Solar Eclipse 2022 begins: Photography tips to click images using digital camera

There will be a partial solar eclipse today. It will be visible over several regions of Europe, the Middle East, north-eastern parts of Africa, western Asia, the North Atlantic Ocean, and the North Indian Ocean. Most of the states in India will also be able to witness the solar eclipses.

The event is an opportunity for camera lovers to capture the phenomena. Camera manufacturer Nikon has shared a blog on how to photograph a solar eclipse using a digital camera. Read on

One can photograph a solar eclipse with any type of camera: Mirrorless, DSLR, COOLPIX or Nikon. Users must note that the longer the focal length of the lens, the larger the images of the sun they will be able to make.

With a mirrorless camera or DSLR, one can combine a super telephoto lens with a teleconverter to increase the focal length. One can also increase the relative size of the eclipse image by selecting an FX camera’s “DX Crop Mode”. If you’re photographing the solar eclipse using a COOLPIX compact digital camera, turn the built-in flash to OFF.

Next, choose a focal length of 2000mm or less for a mirrorless or DSLR camera with a full frame FX sensor. For a Mirrorless or DSLR camera that has a DX sensor, the maximum focal length is about 1300mm. Any longer and you won’t be able to get the entire sun in the frame.

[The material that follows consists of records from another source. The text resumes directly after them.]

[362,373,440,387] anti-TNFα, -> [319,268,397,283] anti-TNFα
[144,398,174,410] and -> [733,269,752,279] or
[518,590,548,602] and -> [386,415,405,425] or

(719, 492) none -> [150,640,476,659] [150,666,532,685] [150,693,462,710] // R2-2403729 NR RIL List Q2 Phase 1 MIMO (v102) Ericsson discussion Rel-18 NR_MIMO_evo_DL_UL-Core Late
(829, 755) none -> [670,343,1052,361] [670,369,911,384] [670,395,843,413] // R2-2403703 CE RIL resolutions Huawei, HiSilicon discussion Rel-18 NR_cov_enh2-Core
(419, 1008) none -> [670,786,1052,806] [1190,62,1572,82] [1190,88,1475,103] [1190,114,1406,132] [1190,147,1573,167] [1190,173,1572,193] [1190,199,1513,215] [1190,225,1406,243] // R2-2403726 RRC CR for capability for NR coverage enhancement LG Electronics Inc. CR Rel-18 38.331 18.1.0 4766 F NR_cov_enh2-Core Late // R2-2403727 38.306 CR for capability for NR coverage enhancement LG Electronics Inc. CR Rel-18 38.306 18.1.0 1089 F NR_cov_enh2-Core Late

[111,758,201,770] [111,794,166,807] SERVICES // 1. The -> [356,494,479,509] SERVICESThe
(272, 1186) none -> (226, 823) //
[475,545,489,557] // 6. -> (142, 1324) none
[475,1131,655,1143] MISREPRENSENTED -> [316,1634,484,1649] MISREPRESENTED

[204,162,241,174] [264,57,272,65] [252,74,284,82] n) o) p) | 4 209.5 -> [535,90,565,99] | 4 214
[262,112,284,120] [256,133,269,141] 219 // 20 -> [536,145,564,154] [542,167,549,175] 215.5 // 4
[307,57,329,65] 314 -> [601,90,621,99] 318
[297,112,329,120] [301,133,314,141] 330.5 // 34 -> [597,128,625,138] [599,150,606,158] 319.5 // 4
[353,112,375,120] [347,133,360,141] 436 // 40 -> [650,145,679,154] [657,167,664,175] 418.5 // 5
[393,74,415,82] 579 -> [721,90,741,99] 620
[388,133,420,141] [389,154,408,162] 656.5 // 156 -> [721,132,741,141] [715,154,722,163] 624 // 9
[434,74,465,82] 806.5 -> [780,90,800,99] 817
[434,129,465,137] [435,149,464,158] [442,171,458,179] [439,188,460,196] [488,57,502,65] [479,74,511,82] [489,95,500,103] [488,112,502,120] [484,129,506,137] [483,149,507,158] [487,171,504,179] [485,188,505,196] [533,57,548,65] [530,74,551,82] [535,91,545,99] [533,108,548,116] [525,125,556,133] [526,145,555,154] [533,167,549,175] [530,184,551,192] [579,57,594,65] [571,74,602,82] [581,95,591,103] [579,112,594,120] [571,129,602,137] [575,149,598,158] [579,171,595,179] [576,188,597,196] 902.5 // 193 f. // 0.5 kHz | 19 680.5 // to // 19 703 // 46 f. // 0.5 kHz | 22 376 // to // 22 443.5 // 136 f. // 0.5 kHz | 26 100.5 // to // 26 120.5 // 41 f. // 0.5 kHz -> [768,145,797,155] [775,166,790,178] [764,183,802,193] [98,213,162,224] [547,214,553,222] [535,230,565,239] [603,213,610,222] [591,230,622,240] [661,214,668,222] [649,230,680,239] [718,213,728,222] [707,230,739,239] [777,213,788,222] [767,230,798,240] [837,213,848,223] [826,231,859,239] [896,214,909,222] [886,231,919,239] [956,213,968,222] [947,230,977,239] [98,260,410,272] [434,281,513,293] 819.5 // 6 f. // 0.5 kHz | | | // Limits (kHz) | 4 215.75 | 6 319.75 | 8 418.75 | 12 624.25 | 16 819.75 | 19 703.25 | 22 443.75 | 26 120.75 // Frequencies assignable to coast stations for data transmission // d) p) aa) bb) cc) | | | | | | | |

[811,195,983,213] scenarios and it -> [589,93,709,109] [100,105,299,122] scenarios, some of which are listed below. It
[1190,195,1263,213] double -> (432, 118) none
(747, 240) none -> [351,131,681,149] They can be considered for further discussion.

Set your camera focus to infinity and place your camera on a sturdy tripod. If you are using a telescope on an equatorial mount, the electric drive will track the sun keeping it centered in your camera throughout the eclipse.

Do not forget to use a solar filter on the lens throughout the partial phases for both photography and safe viewing. These filters typically attenuate the sun’s visible and infrared energy by a factor of 100,000. Almost any ISO can be used because the sun gives off abundant light. The actual filter factor and choice of ISO will play critical roles in determining the correct exposure.

Make use of the camera’s histogram function to evaluate the best exposure. Remember that the histogram should not be clipped but should lie toward the upper end of brightness values. Because the sun’s brightness stays the same throughout the partial phases, no exposure compensation will be needed. You may also need to bracket your exposures to ensure that you photograph the solar eclipse with a perfect exposure. If you ran your test on a sunny day and the eclipse occurs on a hazy day, increase the bracket of exposures an additional f/stop.